With a snort of self-derision, he pushed himself out of his chair and headed for the bridge. He had a few minutes yet before his meeting in the ready room. He did his best thinking on his feet. Even if that thinking once again raised options he knew his officers wouldn’t like.
There was one very clear solution to the problem. It all depended on how badly the Empire wanted Philip Guthrie.
And how fast the Folly could run.
Con Welford was leaning over the navigation console when Philip came onto the bridge. Corvang sat helm, Dillon and Tramer at engineering.
“Admiral’s on the bridge,” Con called out.
“Seats,” Philip replied, catching everyone halfway up. Protocol was nice when there was time for it. There was no time for it.
Con remained standing. Philip came up to him, catching what his XO had on the screens. The same thing Philip had in mind: the old trader routes from data from Sullivan’s Boru Karn. Routes and jumpgates the Empire didn’t have. If the Folly could lose Imperial ships long enough to get to one, the Empire would not only not know where she went, but they’d not know where she’d come out. It would delay their arrival at Ferrin’s, but at least they’d have a chance to get there.

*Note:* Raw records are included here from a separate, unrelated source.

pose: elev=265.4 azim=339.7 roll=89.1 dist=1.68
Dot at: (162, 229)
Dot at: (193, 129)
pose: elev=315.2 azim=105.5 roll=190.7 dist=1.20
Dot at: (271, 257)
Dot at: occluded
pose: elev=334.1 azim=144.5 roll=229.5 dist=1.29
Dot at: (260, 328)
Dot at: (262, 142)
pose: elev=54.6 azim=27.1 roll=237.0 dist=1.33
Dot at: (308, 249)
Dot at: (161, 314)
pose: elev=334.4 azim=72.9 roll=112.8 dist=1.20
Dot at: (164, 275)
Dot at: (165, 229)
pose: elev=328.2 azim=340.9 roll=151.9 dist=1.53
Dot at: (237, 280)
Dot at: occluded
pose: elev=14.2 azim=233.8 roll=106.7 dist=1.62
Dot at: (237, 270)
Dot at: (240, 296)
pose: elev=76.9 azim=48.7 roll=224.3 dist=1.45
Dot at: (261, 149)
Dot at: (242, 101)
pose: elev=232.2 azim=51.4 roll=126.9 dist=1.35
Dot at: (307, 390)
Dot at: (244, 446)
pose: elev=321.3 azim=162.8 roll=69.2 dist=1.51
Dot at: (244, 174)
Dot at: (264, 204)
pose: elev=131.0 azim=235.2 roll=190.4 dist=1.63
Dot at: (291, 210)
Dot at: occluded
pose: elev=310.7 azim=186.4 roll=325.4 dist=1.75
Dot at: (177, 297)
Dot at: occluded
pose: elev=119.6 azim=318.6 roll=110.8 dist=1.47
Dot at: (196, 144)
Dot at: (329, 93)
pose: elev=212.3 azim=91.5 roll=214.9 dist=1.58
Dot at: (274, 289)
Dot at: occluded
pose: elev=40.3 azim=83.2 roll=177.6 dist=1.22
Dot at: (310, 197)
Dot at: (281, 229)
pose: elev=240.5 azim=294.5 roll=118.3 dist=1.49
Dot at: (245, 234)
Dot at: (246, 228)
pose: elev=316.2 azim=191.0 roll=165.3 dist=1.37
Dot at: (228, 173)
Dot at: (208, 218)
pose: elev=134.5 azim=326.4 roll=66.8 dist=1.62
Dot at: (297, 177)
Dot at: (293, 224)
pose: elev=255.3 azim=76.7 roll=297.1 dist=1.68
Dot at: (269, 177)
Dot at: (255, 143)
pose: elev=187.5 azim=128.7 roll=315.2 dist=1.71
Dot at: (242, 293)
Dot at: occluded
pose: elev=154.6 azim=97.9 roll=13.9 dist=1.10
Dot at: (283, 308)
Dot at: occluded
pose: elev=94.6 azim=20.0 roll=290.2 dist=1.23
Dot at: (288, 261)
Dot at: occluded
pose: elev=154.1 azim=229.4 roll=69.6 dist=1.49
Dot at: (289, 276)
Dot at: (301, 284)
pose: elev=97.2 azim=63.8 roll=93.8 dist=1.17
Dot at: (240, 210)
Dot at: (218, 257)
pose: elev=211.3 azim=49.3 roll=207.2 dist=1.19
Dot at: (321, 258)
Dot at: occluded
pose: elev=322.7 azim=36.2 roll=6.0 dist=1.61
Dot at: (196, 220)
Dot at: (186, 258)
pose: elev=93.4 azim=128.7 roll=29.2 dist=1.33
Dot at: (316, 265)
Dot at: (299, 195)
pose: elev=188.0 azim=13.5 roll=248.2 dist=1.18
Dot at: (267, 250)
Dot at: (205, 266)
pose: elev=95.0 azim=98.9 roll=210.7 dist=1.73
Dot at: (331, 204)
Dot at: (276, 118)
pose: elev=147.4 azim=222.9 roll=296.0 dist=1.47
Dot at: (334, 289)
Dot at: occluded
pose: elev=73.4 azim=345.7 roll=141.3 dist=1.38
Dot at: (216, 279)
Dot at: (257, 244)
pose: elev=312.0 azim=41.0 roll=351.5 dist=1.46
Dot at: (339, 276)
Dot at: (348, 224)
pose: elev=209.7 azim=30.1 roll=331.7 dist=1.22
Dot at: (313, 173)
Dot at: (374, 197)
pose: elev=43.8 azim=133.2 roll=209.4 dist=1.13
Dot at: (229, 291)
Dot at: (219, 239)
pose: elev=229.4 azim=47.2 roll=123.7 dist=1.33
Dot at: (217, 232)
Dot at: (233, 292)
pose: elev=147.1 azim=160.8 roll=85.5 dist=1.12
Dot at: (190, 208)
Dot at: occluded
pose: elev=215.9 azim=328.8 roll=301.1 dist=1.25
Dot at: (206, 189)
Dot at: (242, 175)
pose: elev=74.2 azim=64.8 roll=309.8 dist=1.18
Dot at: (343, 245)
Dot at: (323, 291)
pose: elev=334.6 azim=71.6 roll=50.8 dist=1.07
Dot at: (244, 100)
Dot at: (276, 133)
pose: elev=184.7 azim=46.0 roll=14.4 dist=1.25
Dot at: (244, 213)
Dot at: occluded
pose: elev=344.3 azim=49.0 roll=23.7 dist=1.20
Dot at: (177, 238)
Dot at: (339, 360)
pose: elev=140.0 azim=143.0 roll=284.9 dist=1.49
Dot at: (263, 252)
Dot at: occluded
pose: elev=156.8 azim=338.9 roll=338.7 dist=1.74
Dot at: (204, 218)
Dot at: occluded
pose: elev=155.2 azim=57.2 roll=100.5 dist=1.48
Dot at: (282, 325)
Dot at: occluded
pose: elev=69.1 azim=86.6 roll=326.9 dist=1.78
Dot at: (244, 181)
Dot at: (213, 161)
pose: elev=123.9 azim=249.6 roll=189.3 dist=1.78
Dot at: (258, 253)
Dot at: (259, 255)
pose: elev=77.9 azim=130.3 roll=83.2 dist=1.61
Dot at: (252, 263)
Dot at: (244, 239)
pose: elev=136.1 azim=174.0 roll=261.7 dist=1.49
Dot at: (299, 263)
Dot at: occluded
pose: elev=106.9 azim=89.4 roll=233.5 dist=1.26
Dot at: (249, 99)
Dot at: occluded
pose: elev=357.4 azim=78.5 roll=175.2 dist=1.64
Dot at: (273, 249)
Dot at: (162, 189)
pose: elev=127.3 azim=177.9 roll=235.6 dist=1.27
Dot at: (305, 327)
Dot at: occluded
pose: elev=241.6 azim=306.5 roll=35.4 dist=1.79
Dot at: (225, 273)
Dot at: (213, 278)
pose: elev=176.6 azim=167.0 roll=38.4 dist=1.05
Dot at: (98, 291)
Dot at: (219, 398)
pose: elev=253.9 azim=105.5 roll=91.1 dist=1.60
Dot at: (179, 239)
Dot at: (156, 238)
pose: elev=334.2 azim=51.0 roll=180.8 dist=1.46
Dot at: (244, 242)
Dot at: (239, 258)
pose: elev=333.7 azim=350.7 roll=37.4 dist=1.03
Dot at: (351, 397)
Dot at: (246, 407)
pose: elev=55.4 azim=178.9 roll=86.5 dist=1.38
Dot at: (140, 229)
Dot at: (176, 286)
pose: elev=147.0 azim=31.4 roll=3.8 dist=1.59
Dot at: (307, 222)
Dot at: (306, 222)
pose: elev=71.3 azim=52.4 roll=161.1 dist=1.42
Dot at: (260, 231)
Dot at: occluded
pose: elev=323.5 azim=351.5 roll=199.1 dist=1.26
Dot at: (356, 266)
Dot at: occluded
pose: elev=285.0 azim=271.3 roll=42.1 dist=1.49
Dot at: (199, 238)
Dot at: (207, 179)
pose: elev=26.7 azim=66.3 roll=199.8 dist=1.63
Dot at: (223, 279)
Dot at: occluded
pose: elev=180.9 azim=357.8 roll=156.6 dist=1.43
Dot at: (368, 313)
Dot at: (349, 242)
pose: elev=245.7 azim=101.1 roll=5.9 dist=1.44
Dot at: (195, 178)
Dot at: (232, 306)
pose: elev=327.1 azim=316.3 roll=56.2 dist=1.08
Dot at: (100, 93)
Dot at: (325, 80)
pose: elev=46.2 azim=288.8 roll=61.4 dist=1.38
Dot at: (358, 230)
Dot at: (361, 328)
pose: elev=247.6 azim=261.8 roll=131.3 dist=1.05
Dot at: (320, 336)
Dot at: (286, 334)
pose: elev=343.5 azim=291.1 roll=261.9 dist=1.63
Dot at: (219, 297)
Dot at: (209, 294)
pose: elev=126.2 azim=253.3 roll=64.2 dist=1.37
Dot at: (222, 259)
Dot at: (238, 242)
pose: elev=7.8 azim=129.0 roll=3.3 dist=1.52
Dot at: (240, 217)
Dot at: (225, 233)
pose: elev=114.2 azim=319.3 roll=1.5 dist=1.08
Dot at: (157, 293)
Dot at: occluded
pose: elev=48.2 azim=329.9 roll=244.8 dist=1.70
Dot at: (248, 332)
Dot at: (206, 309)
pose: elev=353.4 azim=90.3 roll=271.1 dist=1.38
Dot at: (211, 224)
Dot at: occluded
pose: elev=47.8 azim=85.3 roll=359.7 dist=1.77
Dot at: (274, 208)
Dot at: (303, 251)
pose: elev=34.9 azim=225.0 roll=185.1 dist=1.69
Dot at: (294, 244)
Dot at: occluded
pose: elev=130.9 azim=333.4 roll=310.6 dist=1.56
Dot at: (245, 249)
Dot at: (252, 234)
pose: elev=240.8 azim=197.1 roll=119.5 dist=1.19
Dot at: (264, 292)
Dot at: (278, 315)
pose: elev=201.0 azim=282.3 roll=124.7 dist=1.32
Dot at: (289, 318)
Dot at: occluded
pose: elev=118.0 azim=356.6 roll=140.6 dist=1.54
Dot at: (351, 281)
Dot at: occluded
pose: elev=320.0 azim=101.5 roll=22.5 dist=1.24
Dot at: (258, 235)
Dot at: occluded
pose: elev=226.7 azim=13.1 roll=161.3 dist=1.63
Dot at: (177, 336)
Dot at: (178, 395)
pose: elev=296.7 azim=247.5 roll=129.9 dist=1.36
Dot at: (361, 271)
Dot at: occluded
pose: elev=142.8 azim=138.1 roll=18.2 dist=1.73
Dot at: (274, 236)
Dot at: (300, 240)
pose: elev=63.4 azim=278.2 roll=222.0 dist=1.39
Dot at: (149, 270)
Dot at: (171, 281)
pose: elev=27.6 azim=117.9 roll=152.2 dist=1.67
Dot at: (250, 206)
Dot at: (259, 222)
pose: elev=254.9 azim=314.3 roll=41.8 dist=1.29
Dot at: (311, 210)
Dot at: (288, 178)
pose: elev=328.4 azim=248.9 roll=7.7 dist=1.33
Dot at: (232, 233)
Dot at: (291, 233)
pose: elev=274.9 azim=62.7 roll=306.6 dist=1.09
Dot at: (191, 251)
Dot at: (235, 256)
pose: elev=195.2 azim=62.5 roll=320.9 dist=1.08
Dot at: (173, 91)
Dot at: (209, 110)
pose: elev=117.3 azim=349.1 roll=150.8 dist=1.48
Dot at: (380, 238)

“Great minds,” Philip intoned over Con’s shoulder, then moved away, stopping behind Corvang for a moment before passing the empty station at communications where Mather used to sit. A new commo would take that seat as soon as they neared the gate. Then he stood at the XO’s console for a few minutes, right next to the command chair, and stared at ship’s data flowing across the multitude of screens, most of which the day before—because of Mather’s interference—were incomplete or blank. Now the Folly was awake, alive, moving, functioning. God willing, she should keep doing so. With or without Admiral Guthrie.
At least for a while. There was always the chance Philip could escape from wherever the Empire imprisoned him before they decided to execute him. He felt fairly certain Chaz would be behind some rescue scheme. If she and Sullivan found out in time.
Then again, maybe Sparks had unearthed
a miracle. Philip glanced at the time stamp on the closest deskscreen. “Ready room, Mr. Welford.”
He hit the palm pad, not surprised to find Rya and Sparks already there, heads together, talking quietly. He waved one hand, indicating they should keep their seats, though his gaze stayed on Rya a lot longer than it should have.
“How’s the shoulder?” he asked her. “Moreover, is my sick bay still in one piece?”
Her small smile warmed him. It was an innocent enough question. Her injuries were common knowledge. But only she and Philip knew he’d kissed those same injuries.
“Dugan’s still among the living,” she said. She no longer wore his shirt. Evidently she did more than just visit sick bay. Martoni came in from the corridor just as Philip sat.
“Sorry,” he said, sounding a bit breathless. “I was running some sims in divisionals and lost track of time.”
“You have slept, haven’t you, Mr. Martoni?”
“Yes, sir. Couple hours.”
A couple technically meant two. Not enough, but then, Philip hadn’t had all that much sleep himself. He wasn’t going to challenge the younger man on the point.
Con closed the door to the bridge, then sat.
“We have twenty-six hours, a little more than a shipday,” Philip said. “We need all ideas and options on the table now.”
“The biggest thing in our favor,” Martoni said after a short nod from Con, “is whoever is waiting for us at the gate doesn’t know that Mather’s dead or that we know what Mather’s done. Lieutenant Bennton and I went over a few scenarios after our last meeting. She feels—if Welford can duplicate the codes—we might be able to fake a message from Mather to the waiting ships. We—as Mather—could tell them he’s just about in control of this ship, but they need to delay, back off until he gives them a signal.”
“The closest trader’s jumpgate is about two hours away at top speeds,” Con said. “But top speeds might look too much like we’re running—which we would be. They’d get suspicious.”